Convert the lines in the items below into a numbered list, from the line containing "Dwudniowa konferencja „Sokół" up to and including the line containing "MON. W inauguracyjnym", with any blank lines omitted. Include no other lines.

Start of Source data

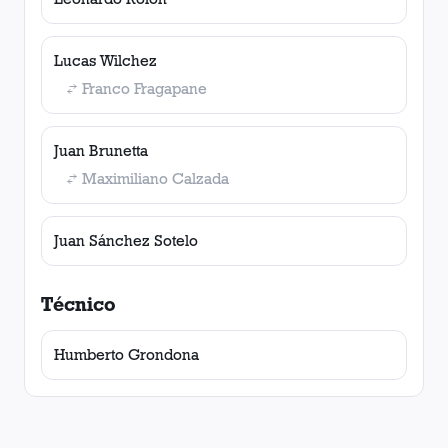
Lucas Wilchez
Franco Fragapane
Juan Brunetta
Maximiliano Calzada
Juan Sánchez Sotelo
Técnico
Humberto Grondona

End of Source data
Start of Source data

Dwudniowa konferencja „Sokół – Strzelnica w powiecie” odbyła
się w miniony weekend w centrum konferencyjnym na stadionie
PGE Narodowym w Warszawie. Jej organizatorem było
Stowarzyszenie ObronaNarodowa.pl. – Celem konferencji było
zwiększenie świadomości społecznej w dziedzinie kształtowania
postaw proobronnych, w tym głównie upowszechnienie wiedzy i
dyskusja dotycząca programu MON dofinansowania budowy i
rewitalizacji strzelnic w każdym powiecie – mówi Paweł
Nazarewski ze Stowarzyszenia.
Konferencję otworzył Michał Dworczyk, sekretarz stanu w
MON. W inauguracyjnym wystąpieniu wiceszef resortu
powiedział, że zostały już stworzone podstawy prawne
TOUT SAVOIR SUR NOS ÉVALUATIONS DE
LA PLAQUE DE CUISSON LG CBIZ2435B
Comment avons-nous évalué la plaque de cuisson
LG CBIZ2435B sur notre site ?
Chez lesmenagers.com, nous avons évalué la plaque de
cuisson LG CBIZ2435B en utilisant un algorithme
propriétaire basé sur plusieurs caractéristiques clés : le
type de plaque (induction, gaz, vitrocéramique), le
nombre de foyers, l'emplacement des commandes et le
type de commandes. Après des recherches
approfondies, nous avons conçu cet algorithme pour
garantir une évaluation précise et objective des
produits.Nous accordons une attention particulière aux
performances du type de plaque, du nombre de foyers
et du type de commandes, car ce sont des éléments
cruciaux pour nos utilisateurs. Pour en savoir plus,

End of Source data

:: Answer to this exercise ::
1. Dwudniowa konferencja „Sokół – Strzelnica w powiecie” odbyła
2. się w miniony weekend w centrum konferencyjnym na stadionie
3. PGE Narodowym w Warszawie. Jej organizatorem było
4. Stowarzyszenie ObronaNarodowa.pl. – Celem konferencji było
5. zwiększenie świadomości społecznej w dziedzinie kształtowania
6. postaw proobronnych, w tym głównie upowszechnienie wiedzy i
7. dyskusja dotycząca programu MON dofinansowania budowy i
8. rewitalizacji strzelnic w każdym powiecie – mówi Paweł
9. Nazarewski ze Stowarzyszenia.
10. Konferencję otworzył Michał Dworczyk, sekretarz stanu w
11. MON. W inauguracyjnym wystąpieniu wiceszef resortu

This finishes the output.